(Extracted records begins)

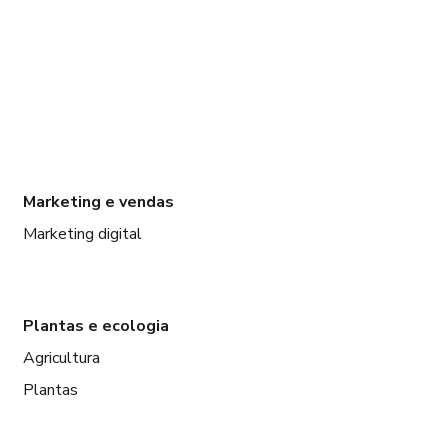
Marketing e vendas
Marketing digital
Plantas e ecologia
Agricultura
Plantas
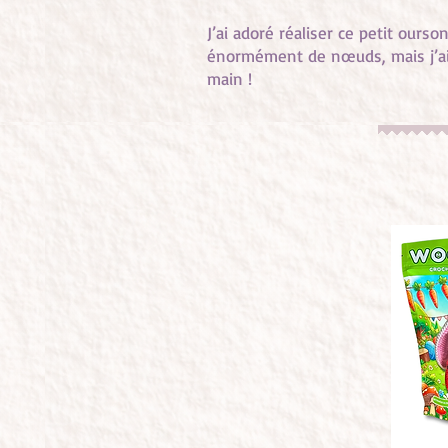
J’ai adoré réaliser ce petit ourson
énormément de nœuds, mais j’ai 
main !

(Extracted records ends)

Task to carry out: Rewrite the lines above as one numbered list, skipping any blank lines and leaving the pictures out.

Result for this exercise:
1. Marketing e vendas
2. Marketing digital
3. Plantas e ecologia
4. Agricultura
5. Plantas
6. J’ai adoré réaliser ce petit ourson
7. énormément de nœuds, mais j’ai 
8. main !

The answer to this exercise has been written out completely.